> INPUT RECORDS
★ ★ ★ ★ ★
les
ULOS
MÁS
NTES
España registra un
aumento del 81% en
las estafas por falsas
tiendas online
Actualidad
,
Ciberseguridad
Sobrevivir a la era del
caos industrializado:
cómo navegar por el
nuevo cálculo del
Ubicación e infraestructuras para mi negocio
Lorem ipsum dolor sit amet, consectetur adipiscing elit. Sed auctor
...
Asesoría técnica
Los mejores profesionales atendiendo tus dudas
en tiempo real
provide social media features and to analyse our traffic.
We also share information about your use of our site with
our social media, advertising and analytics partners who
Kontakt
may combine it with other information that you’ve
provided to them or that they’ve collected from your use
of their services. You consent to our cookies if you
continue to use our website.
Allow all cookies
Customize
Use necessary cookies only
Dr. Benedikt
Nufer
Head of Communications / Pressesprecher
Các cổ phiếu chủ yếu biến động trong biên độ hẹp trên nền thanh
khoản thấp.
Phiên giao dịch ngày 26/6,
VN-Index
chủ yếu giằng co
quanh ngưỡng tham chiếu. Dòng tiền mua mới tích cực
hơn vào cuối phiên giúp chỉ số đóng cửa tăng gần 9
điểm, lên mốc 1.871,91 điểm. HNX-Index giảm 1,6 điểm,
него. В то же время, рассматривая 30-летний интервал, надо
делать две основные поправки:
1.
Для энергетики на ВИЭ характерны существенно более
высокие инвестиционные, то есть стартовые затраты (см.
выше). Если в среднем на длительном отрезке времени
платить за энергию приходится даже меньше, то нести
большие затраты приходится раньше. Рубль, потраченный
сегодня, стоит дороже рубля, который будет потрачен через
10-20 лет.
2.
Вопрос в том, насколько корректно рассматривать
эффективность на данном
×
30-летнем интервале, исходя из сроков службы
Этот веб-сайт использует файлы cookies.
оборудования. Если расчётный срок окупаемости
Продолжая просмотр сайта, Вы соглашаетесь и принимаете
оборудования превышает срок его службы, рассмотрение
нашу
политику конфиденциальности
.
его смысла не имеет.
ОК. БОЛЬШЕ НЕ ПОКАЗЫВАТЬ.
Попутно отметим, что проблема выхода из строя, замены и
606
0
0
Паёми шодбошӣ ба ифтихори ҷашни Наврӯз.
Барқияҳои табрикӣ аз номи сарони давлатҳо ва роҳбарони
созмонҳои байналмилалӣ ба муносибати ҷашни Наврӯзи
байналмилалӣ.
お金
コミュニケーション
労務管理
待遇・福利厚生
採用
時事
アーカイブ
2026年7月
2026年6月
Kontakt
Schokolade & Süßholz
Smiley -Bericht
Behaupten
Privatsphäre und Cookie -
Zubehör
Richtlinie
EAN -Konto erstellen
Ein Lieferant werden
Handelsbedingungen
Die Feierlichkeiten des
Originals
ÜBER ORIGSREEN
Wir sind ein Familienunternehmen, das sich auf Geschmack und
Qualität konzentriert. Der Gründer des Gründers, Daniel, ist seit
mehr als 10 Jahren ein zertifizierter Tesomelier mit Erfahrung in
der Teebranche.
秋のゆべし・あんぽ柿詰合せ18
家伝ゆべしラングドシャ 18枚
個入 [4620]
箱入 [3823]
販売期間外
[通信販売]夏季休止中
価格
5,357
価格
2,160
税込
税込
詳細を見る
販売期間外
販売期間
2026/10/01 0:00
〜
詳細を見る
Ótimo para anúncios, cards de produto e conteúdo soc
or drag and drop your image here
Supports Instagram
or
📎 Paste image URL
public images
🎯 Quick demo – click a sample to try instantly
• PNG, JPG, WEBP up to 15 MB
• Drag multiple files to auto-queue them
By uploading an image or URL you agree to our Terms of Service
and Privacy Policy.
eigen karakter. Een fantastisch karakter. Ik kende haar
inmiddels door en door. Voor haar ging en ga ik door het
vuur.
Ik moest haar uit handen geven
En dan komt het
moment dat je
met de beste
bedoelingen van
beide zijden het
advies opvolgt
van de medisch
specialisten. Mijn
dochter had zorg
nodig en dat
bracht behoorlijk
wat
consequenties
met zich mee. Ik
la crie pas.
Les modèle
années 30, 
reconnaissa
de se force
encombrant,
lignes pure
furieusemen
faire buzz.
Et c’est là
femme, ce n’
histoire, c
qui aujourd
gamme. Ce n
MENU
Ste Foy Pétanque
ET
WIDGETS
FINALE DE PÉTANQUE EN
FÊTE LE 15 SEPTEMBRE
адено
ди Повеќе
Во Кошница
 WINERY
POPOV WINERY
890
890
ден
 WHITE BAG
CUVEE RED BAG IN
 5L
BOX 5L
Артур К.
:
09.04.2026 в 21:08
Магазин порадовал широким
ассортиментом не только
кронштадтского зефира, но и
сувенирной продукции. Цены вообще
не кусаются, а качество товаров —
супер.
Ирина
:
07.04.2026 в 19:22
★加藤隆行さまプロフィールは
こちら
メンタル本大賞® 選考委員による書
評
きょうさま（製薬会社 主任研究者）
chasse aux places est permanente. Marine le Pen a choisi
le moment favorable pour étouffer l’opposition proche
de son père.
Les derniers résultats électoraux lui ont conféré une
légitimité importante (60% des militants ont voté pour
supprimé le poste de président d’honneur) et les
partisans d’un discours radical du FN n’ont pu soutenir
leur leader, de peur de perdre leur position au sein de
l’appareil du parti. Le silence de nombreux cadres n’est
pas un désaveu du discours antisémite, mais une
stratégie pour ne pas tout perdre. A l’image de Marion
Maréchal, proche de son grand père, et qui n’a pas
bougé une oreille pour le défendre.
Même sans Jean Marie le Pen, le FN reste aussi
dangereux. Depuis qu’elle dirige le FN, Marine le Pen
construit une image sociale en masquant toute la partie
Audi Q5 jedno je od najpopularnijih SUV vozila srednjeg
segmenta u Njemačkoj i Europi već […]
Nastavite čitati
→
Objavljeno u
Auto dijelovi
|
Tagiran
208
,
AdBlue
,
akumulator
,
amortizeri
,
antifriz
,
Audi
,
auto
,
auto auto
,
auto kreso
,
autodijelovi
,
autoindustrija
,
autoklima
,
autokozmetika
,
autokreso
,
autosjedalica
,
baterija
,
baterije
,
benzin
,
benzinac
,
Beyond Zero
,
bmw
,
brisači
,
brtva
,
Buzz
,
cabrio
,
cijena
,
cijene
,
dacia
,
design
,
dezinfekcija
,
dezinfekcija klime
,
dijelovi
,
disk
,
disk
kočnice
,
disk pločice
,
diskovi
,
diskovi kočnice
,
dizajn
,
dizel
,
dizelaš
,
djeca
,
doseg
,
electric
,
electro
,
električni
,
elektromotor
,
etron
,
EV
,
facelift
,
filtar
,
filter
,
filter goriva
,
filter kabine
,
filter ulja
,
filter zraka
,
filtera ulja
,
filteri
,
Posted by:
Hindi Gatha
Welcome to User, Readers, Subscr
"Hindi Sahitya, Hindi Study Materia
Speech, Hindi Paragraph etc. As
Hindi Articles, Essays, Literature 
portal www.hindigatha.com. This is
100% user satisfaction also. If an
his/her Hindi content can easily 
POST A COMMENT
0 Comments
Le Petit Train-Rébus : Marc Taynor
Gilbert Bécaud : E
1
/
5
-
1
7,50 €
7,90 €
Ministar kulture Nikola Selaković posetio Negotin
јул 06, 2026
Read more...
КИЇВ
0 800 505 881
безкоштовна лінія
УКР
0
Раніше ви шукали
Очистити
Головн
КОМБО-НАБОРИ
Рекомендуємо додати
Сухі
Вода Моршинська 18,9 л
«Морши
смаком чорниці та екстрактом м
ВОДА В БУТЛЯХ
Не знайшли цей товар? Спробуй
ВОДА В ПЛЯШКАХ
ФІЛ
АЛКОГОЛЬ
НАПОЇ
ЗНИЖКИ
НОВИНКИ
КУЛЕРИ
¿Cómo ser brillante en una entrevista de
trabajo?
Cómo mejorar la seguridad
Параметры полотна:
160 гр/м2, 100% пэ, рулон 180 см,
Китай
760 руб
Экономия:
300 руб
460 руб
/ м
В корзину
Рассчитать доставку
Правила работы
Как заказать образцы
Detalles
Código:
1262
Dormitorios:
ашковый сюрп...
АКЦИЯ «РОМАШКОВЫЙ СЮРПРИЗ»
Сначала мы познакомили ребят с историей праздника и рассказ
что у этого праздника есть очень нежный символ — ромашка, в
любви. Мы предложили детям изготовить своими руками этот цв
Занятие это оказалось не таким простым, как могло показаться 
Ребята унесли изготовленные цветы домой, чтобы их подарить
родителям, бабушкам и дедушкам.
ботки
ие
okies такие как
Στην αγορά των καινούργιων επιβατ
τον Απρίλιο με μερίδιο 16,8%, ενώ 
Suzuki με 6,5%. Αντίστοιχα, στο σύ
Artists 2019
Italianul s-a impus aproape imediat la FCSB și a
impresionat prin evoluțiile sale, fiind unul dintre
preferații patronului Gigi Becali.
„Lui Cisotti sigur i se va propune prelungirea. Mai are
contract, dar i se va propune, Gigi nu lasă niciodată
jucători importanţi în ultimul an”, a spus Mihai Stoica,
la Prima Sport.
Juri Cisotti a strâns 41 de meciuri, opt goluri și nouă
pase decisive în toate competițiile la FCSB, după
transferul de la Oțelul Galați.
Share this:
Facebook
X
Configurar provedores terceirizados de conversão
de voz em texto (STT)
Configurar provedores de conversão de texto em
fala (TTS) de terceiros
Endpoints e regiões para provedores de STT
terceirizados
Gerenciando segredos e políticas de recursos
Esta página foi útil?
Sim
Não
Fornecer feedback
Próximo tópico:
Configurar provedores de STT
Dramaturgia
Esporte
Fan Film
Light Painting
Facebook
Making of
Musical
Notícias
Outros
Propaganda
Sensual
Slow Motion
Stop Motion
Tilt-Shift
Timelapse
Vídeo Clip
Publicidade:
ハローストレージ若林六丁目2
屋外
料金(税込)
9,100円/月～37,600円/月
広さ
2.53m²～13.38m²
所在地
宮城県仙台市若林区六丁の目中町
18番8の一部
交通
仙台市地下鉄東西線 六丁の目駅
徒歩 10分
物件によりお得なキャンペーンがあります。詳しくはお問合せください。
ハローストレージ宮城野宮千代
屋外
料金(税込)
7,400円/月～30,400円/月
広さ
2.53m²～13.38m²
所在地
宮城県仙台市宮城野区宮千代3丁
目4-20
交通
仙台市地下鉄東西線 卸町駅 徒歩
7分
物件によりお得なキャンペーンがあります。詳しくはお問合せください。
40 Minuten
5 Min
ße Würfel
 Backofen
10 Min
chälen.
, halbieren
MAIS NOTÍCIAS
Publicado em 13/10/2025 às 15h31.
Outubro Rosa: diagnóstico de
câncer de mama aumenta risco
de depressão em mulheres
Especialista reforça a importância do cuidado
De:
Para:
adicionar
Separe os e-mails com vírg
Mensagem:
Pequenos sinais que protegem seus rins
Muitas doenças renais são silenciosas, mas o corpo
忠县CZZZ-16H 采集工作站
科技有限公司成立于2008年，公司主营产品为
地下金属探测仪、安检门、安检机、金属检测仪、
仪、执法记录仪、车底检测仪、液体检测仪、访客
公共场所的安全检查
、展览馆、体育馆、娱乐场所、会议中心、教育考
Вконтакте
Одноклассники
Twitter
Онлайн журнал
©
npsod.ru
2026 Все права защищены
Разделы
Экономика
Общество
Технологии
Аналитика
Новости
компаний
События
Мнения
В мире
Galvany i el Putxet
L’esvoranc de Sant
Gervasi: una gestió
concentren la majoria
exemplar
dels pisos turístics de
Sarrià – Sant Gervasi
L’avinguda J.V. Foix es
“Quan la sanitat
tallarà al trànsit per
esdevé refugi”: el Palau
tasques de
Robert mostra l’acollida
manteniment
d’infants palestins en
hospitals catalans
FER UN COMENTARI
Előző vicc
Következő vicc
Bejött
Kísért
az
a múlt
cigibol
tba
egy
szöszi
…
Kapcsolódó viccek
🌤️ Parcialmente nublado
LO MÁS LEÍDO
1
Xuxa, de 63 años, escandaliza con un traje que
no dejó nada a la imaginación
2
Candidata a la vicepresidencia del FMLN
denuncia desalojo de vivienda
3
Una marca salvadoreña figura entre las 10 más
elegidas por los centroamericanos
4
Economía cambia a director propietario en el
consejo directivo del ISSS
★ ★ ★ ★ ★
> WORK REQUEST
Return the material exactly as it stands above, but only from its first line to the line containing "provided to them", both ends included.

> SOLUTION TO THIS EXERCISE
les
ULOS
MÁS
NTES
España registra un
aumento del 81% en
las estafas por falsas
tiendas online
Actualidad
,
Ciberseguridad
Sobrevivir a la era del
caos industrializado:
cómo navegar por el
nuevo cálculo del
Ubicación e infraestructuras para mi negocio
Lorem ipsum dolor sit amet, consectetur adipiscing elit. Sed auctor
...
Asesoría técnica
Los mejores profesionales atendiendo tus dudas
en tiempo real
provide social media features and to analyse our traffic.
We also share information about your use of our site with
our social media, advertising and analytics partners who
Kontakt
may combine it with other information that you’ve
provided to them or that they’ve collected from your use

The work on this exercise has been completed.